O financiamento público do Estado às federações dotadas do estatuto de utilidade pública desportiva é a matéria mais sensível, mais delicada e também a que maior tempo ocupa das tarefas da administração pública desportiva. E é por causa dela que se apanham as maiores dores de cabeça. A maior parte do tempo “gasto” a governar o desporto tem origem em matérias ligadas ao financiamento das federações desportivas. O que se replica nas estruturas administrativas de suporte. Na legislação. Nas auditorias. Nas reuniões. No contactos. Nos telefonemas. Nas movimentações.No lobbying. E numa infindável teia de procedimentos burocráticos. Que todos os anos, em vez de diminuir, aumentam. Porquê? É um mito: sempre foi assim. E um tabu: não se discute. Para o Estado e para as federações desportivas. O que explica que tradicionalmente se procure aumentar o grau de burocratização dos procedimentos sempre em nome da celestial música do “bom uso dos recursos públicos”.

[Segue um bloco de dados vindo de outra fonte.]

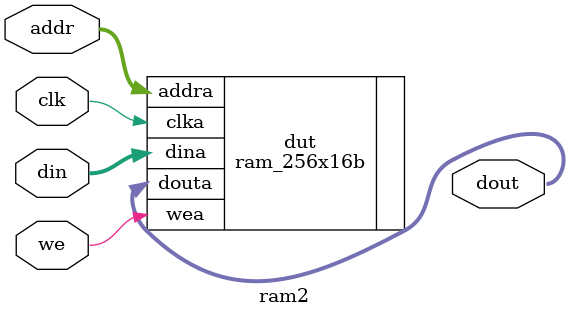
<source format=v>
`timescale 1ns / 1ps
module ram2(    
	 input clk,
    input we,
    input [7:0] addr,
    input [15:0] din,
    output [15:0] dout
    );
	 
	ram_256x16b dut (
  .clka(clk), // input clka
  .wea(we), // input [0 : 0] wea
  .addra(addr), // input [7 : 0] addra
  .dina(din), // input [15 : 0] dina
  .douta(dout) // output [15 : 0] douta
);


endmodule

</source>
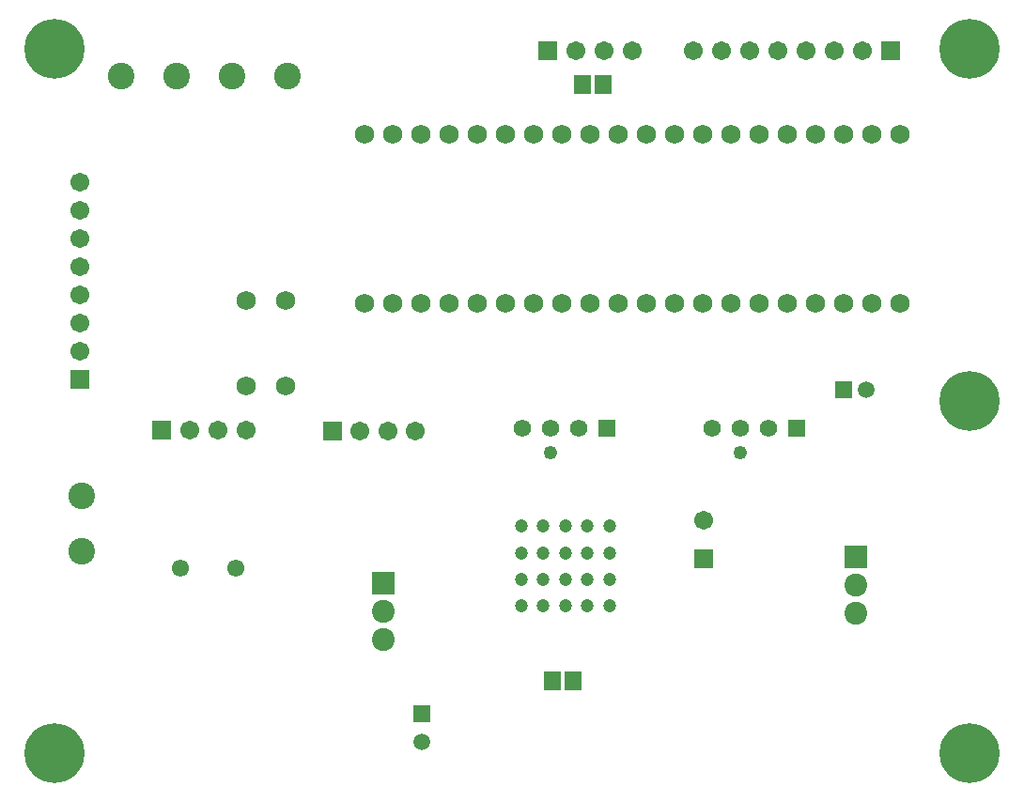
<source format=gbs>
G04*
G04 #@! TF.GenerationSoftware,Altium Limited,Altium Designer,19.1.8 (144)*
G04*
G04 Layer_Color=16711935*
%FSLAX24Y24*%
%MOIN*%
G70*
G01*
G75*
%ADD30R,0.0592X0.0671*%
%ADD38C,0.0812*%
%ADD39R,0.0812X0.0812*%
%ADD40R,0.0671X0.0671*%
%ADD41C,0.0671*%
%ADD42R,0.0671X0.0671*%
%ADD43R,0.0592X0.0592*%
%ADD44C,0.0592*%
%ADD45C,0.0474*%
%ADD46C,0.0611*%
%ADD47C,0.2127*%
%ADD48C,0.0946*%
%ADD49C,0.0680*%
%ADD50R,0.0592X0.0592*%
%ADD51C,0.0618*%
%ADD52R,0.0618X0.0618*%
%ADD53C,0.0492*%
D30*
X30797Y34852D02*
D03*
X30049D02*
D03*
X28986Y13671D02*
D03*
X29734D02*
D03*
D38*
X22992Y15146D02*
D03*
Y16146D02*
D03*
X39760Y17087D02*
D03*
Y16087D02*
D03*
D39*
X22992Y17146D02*
D03*
X39760Y18087D02*
D03*
D40*
X28833Y36063D02*
D03*
X40990Y36063D02*
D03*
X15136Y22589D02*
D03*
X21181Y22559D02*
D03*
D41*
X29833Y36063D02*
D03*
X30833D02*
D03*
X31833D02*
D03*
X36990Y36063D02*
D03*
X35990D02*
D03*
X34990D02*
D03*
X33990D02*
D03*
X39990D02*
D03*
X38990D02*
D03*
X37990D02*
D03*
X34370Y19390D02*
D03*
X12224Y28382D02*
D03*
Y29382D02*
D03*
Y30382D02*
D03*
Y31382D02*
D03*
Y25382D02*
D03*
Y26382D02*
D03*
Y27382D02*
D03*
X18136Y22589D02*
D03*
X17136D02*
D03*
X16136D02*
D03*
X22165Y22559D02*
D03*
X23150D02*
D03*
X24134D02*
D03*
D42*
X34370Y18012D02*
D03*
X12224Y24382D02*
D03*
D43*
X24370Y12500D02*
D03*
D44*
Y11516D02*
D03*
X40126Y24016D02*
D03*
D45*
X27874Y16339D02*
D03*
X28661D02*
D03*
X29449D02*
D03*
X30236D02*
D03*
X31024D02*
D03*
Y17283D02*
D03*
X30236D02*
D03*
X29449D02*
D03*
X28661D02*
D03*
X27874D02*
D03*
X31024Y18228D02*
D03*
X30236D02*
D03*
X29449D02*
D03*
X28661D02*
D03*
X27874D02*
D03*
X31024Y19173D02*
D03*
X30236D02*
D03*
X29449D02*
D03*
X28661D02*
D03*
X27874D02*
D03*
D46*
X15787Y17687D02*
D03*
X17756D02*
D03*
D47*
X11319Y36122D02*
D03*
X43799Y23622D02*
D03*
Y36122D02*
D03*
Y11122D02*
D03*
X11319D02*
D03*
D48*
X19606Y35157D02*
D03*
X17638D02*
D03*
X13701D02*
D03*
X15669D02*
D03*
X12283Y20246D02*
D03*
Y18278D02*
D03*
D49*
X22339Y27071D02*
D03*
X23339D02*
D03*
X24339D02*
D03*
X25339D02*
D03*
X26339D02*
D03*
X27339D02*
D03*
X28339D02*
D03*
X29339D02*
D03*
X30339D02*
D03*
X31339D02*
D03*
X32339D02*
D03*
X33339D02*
D03*
X34339D02*
D03*
X35339D02*
D03*
X36339D02*
D03*
X37339D02*
D03*
X38339D02*
D03*
X39339D02*
D03*
X40339D02*
D03*
X41339D02*
D03*
Y33071D02*
D03*
X40339D02*
D03*
X39339D02*
D03*
X38339D02*
D03*
X37339D02*
D03*
X36339D02*
D03*
X35339D02*
D03*
X34339D02*
D03*
X33339D02*
D03*
X32339D02*
D03*
X31339D02*
D03*
X30339D02*
D03*
X29339D02*
D03*
X28339D02*
D03*
X27339D02*
D03*
X26339D02*
D03*
X25339D02*
D03*
X24339D02*
D03*
X23339D02*
D03*
X22339D02*
D03*
X19508Y24142D02*
D03*
Y27165D02*
D03*
X18140Y24142D02*
D03*
Y27165D02*
D03*
D50*
X39339Y24016D02*
D03*
D51*
X34669Y22646D02*
D03*
X35669D02*
D03*
X36669D02*
D03*
X27909D02*
D03*
X28909D02*
D03*
X29909D02*
D03*
D52*
X37669D02*
D03*
X30909D02*
D03*
D53*
X35669Y21795D02*
D03*
X28909D02*
D03*
M02*

</source>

Convém começar por esclarecer que estamos a falar não de recursos que têm origem nos impostos que os cidadãos pagam, mas numa percentagem das receitas que são absorvidas através das práticas dos chamados jogos sociais. É uma receita que está no orçamento do Estado consignado a um objectivo claro: o desenvolvimento desportivo. E nem passava (presumo que actualmente ocorre a mesma situação..) pelas estruturas de gestão das finanças públicas: sai directamente da santa casa da misericórdia de Lisboa para o IDP. Aí é repartido por várias fatias. Ninguém, a não ser os apostadores, “determina” qual o valor do bolo. E o modo de o repartir é um misto de “histórico” do último ano e dos recursos que estão disponíveis no presente. E o “histórico” do último ano obedeceu ao mesmo exercício. É uma espécie de razão da razão anterior. Porque o “histórico” que num ano é ponto de partida foi de chegada no anterior. E assim sucessivamente. Com mais toque aqui e ali o resultado não é, no essencial, diferente. E digo isto com à vontade de quem não tem sequer um critério diferente para apresentar. Apenas uma solução de método distinta. Tirar esse exercício das funções do Estado.

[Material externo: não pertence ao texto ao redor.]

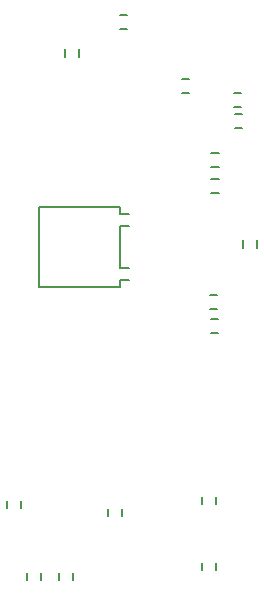
<source format=gbo>
G75*
%MOIN*%
%OFA0B0*%
%FSLAX25Y25*%
%IPPOS*%
%LPD*%
%AMOC8*
5,1,8,0,0,1.08239X$1,22.5*
%
%ADD10C,0.00500*%
%ADD11C,0.00600*%
D10*
X0445420Y0150055D02*
X0472192Y0150055D01*
X0472192Y0152417D01*
X0475341Y0152417D01*
X0475341Y0156354D02*
X0472192Y0156354D01*
X0472192Y0170528D01*
X0475341Y0170528D01*
X0475341Y0174465D02*
X0472192Y0174465D01*
X0472192Y0176827D01*
X0445420Y0176827D01*
X0445420Y0150055D01*
D11*
X0434672Y0078598D02*
X0434672Y0076236D01*
X0439396Y0076236D02*
X0439396Y0078598D01*
X0468136Y0076118D02*
X0468136Y0073756D01*
X0472861Y0073756D02*
X0472861Y0076118D01*
X0499672Y0077772D02*
X0499672Y0080134D01*
X0504396Y0080134D02*
X0504396Y0077772D01*
X0504357Y0058008D02*
X0504357Y0055646D01*
X0499633Y0055646D02*
X0499633Y0058008D01*
X0456522Y0054780D02*
X0456522Y0052417D01*
X0451798Y0052417D02*
X0451798Y0054780D01*
X0445892Y0054780D02*
X0445892Y0052417D01*
X0441168Y0052417D02*
X0441168Y0054780D01*
X0502703Y0134583D02*
X0505066Y0134583D01*
X0505066Y0139307D02*
X0502703Y0139307D01*
X0502310Y0142811D02*
X0504672Y0142811D01*
X0504672Y0147535D02*
X0502310Y0147535D01*
X0513333Y0163205D02*
X0513333Y0165567D01*
X0518058Y0165567D02*
X0518058Y0163205D01*
X0505105Y0181394D02*
X0502743Y0181394D01*
X0502743Y0186118D02*
X0505105Y0186118D01*
X0505105Y0190094D02*
X0502743Y0190094D01*
X0502743Y0194819D02*
X0505105Y0194819D01*
X0510459Y0202969D02*
X0512822Y0202969D01*
X0512822Y0207693D02*
X0510459Y0207693D01*
X0510262Y0210055D02*
X0512625Y0210055D01*
X0512625Y0214780D02*
X0510262Y0214780D01*
X0495262Y0214780D02*
X0492900Y0214780D01*
X0492900Y0219504D02*
X0495262Y0219504D01*
X0474672Y0236039D02*
X0472310Y0236039D01*
X0472310Y0240764D02*
X0474672Y0240764D01*
X0458688Y0229228D02*
X0458688Y0226866D01*
X0453963Y0226866D02*
X0453963Y0229228D01*
M02*

</source>
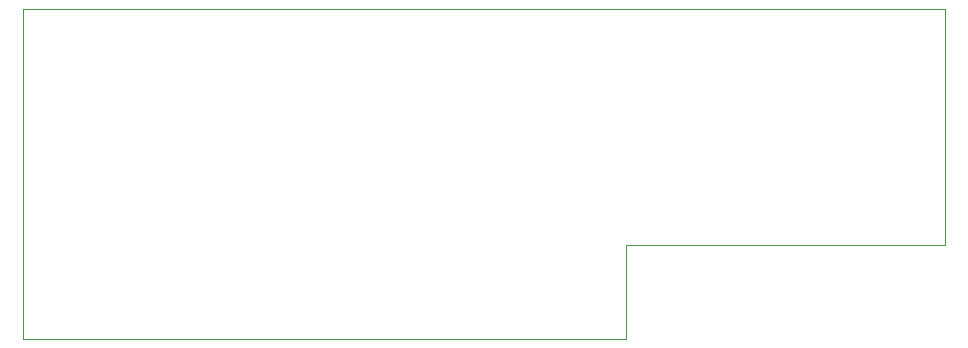
<source format=gm1>
G04 #@! TF.GenerationSoftware,KiCad,Pcbnew,(5.1.5)-3*
G04 #@! TF.CreationDate,2021-11-01T10:18:25+01:00*
G04 #@! TF.ProjectId,rp4b-power-adapter,72703462-2d70-46f7-9765-722d61646170,rev?*
G04 #@! TF.SameCoordinates,PX5f5e100PY6052340*
G04 #@! TF.FileFunction,Profile,NP*
%FSLAX46Y46*%
G04 Gerber Fmt 4.6, Leading zero omitted, Abs format (unit mm)*
G04 Created by KiCad (PCBNEW (5.1.5)-3) date 2021-11-01 10:18:25*
%MOMM*%
%LPD*%
G04 APERTURE LIST*
%ADD10C,0.050000*%
G04 APERTURE END LIST*
D10*
X51000000Y0D02*
X51000000Y1000000D01*
X0Y0D02*
X51000000Y0D01*
X0Y1000000D02*
X0Y0D01*
X0Y28000000D02*
X0Y1000000D01*
X78000000Y28000000D02*
X0Y28000000D01*
X78000000Y8000000D02*
X78000000Y28000000D01*
X51000000Y8000000D02*
X78000000Y8000000D01*
X51000000Y1000000D02*
X51000000Y8000000D01*
M02*

</source>
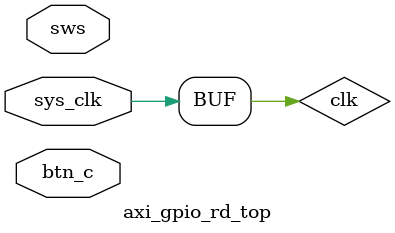
<source format=v>
`timescale 1ns / 1ps

module axi_gpio_rd_top(
    input wire sys_clk,       // System clock
    input wire btn_c,       // Active-low reset
    input wire [7:0] sws    // 8-bit switch
);

    // Internal signals
    wire clk;
    wire [8:0] axi_awaddr;
    wire axi_awvalid;
    wire axi_awready;
    wire [31:0] axi_wdata;
    wire [3:0] axi_wstrb;
    wire axi_wvalid;
    wire axi_wready;
    wire [1:0] axi_bresp;
    wire axi_bvalid;
    wire axi_bready;
    wire [8:0] axi_araddr;
    wire axi_arvalid;
    wire axi_arready;
    wire [31:0] axi_rdata;
    wire [1:0] axi_rresp;
    wire axi_rvalid;
    wire axi_rready;
    wire bram_ena;
    wire bram_wea;
    wire [7:0] bram_addra;
    wire [31:0] bram_dina;
    wire [31:0] bram_douta;

    // Instruction ROM signals
    wire [31:0] instr; // Instruction output from ROM
    wire [7:0] pc;     // Program counter input to ROM
    wire reset_n = !btn_c;

    // Assign internal clock and reset
    assign clk = sys_clk;

    // Instantiate the AXI4 Lite Master Controller
    axi4_lite_master_controller #(
        .AXI_ADDR_WIDTH(9),
        .AXI_DATA_WIDTH(32)
    ) uut_axi4_lite_master_controller (
        .ACLK(clk),
        .ARESETN(reset_n),
        .MEM_en(bram_ena),
        .MEM_we(bram_wea),
        .MEM_addr(bram_addra),
        .MEM_wdata(bram_dina),
        .MEM_rdata(bram_douta),
        .M_ACLK(clk),
        .M_ARESETN(reset_n),
        .M_AXI_araddr(axi_araddr),
        .M_AXI_arready(axi_arready),
        .M_AXI_arvalid(axi_arvalid),
        .M_AXI_awaddr(axi_awaddr),
        .M_AXI_awready(axi_awready),
        .M_AXI_awvalid(axi_awvalid),
        .M_AXI_bready(axi_bready),
        .M_AXI_bresp(axi_bresp),
        .M_AXI_bvalid(axi_bvalid),
        .M_AXI_rdata(axi_rdata),
        .M_AXI_rready(axi_rready),
        .M_AXI_rresp(axi_rresp),
        .M_AXI_rvalid(axi_rvalid),
        .M_AXI_wdata(axi_wdata),
        .M_AXI_wready(axi_wready),
        .M_AXI_wstrb(axi_wstrb),
        .M_AXI_wvalid(axi_wvalid),
        .instr(instr), // Connect instruction from ROM
        .pc(pc)        // Connect program counter to ROM
    );

    // Instantiate the Instruction ROM
    instruction_rom_rd uut_instruction_rom (
        .clk(clk),
        .addr(pc),      // Program counter as address
        .data(instr)    // Instruction output
    );

    // Instantiate the BRAM
    blk_mem_gen_0 uut_bram (
        .clka(clk),
        .ena(bram_ena),
        .wea({bram_wea}),
        .addra(bram_addra),
        .dina(bram_dina),
        .douta(bram_douta),
        .clkb(clk), // Unused
        .enb(1'b0), // Unused
        .web(1'b0), // Unused
        .addrb(8'b0), // Unused
        .dinb(32'b0), // Unused
        .doutb() // Unused
    );

    // Instantiate the GPIO
    axi_gpio_1 uut_gpio_sw (
        .s_axi_aclk(clk),
        .s_axi_aresetn(reset_n),
        .s_axi_awaddr(axi_awaddr),
        .s_axi_awvalid(axi_awvalid),
        .s_axi_awready(axi_awready),
        .s_axi_wdata(axi_wdata),
        .s_axi_wstrb(axi_wstrb),
        .s_axi_wvalid(axi_wvalid),
        .s_axi_wready(axi_wready),
        .s_axi_bresp(axi_bresp),
        .s_axi_bvalid(axi_bvalid),
        .s_axi_bready(axi_bready),
        .s_axi_araddr(axi_araddr),
        .s_axi_arvalid(axi_arvalid),
        .s_axi_arready(axi_arready),
        .s_axi_rdata(axi_rdata),
        .s_axi_rresp(axi_rresp),
        .s_axi_rvalid(axi_rvalid),
        .s_axi_rready(axi_rready),
        .gpio_io_i(sws) // Connect GPIO output to LEDs
    );

endmodule
</source>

Por que razão deve ser a administração pública a definir os montantes da parcela que cada entidade (federação desportiva) anualmente recebe para as suas diferentes actividades? Ou para o programa de preparação olímpica? Porque se não limita o Estado a definir o montante global sob a forma de percentagem do valor das verbas para o efeito consignadas? E a deixar a gestão desse recurso, a sua administração e divisão, que, repete-se, não são impostos dos portugueses, ao critério dos organismos representativos das entidades apoiadas? Por que se não limita, estabelecendo regras, a sindicar, no plano financeiro e fiscal, o modo da sua aplicação?

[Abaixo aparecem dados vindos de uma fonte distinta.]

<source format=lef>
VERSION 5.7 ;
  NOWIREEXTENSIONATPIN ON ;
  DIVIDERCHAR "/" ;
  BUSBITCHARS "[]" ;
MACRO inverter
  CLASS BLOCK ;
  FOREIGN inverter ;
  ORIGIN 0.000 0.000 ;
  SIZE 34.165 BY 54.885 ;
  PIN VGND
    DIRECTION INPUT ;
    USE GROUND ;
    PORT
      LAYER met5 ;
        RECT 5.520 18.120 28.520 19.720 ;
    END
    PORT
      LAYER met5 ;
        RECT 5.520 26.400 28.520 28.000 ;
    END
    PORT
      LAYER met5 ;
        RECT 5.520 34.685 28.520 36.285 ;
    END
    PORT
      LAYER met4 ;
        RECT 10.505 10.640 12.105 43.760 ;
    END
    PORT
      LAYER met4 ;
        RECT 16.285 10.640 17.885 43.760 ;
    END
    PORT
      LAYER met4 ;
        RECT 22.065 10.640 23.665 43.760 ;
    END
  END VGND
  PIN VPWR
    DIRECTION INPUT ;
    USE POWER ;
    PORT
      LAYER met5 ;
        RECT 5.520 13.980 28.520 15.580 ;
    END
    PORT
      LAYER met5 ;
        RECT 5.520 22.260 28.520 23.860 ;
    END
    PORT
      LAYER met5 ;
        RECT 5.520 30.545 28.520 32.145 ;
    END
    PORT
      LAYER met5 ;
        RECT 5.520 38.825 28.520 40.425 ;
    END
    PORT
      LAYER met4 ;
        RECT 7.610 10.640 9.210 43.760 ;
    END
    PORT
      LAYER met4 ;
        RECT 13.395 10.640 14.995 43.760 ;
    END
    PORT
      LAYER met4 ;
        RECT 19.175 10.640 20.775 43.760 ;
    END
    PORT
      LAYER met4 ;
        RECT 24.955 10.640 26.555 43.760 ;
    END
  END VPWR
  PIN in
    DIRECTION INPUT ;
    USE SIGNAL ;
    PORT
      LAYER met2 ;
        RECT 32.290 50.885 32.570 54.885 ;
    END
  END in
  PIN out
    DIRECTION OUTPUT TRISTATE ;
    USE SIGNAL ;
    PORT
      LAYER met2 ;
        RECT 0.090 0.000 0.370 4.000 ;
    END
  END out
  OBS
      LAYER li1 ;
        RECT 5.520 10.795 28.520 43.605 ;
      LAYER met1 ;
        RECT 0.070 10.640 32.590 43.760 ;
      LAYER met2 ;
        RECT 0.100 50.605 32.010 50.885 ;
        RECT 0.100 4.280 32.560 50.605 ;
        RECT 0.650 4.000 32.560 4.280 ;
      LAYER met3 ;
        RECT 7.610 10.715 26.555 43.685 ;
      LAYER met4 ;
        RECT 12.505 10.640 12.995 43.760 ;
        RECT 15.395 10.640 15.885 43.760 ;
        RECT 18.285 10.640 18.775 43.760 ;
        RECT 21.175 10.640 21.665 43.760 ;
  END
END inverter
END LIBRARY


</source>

Podemos ensaiar várias respostas. Umas técnicas e outras políticas. Mas há uma constatação simples: a esquerda, o centro e a direita nunca colocaram em causa o método actual. Nem o vão fazer. Qual a razão? Porque no dia em que isso acontecesse esvanecia-se o poder que a governação do desporto comporta. E a ultima coisa que quem governa (ou pretende vir a fazê-lo) está disposto a abandonar é a razão de ser de governar. Bem sei que as razões aduzidas possam ser outras: a de quem está profundamente convicto que essa e a melhor forma de o fazer.Com mais equilíbrio, mais justiça, maior isenção. Mesmo que não tenha como o demonstrar. É uma mera convicção.Pode defender-se que tendo as federações desportivas competências delegadas ,cabe ao delegante definir as prioridades.Mas quem conheça a realiade sabe que isso é conversa fiada. Pode também dizer-se que a natureza das entidades representativas não assegura as competências necessárias à equidade no tratamento dos representados. Nem nunca assegurará se sobre elas se não aumentar o grau de exigência e responsabilidade públicas. E embora se saiba que essa é uma forma de não responsabilizar as entidades apoiadas que encontram sempre no critério de apoio do “Estado” um álibi desculpabilizante.
Uma coisa temos como certa: no dia em que quem governa retirar o ónus do financiamento às federações desportivas das rotinas da administração pública ganha tempo para estudar, pensar, avaliar e construir uma política pública de apoio ao desporto. Coisa que manifestamente não consegue enquanto se não libertar da ideia de que pensar e desenvolver o desporto é gastar a parte mais importante do tempo a financiar e a resolver os problemas das federações desportivas. É que mesmo que o não pense, o que, em tese, se concede, não tem como fugir.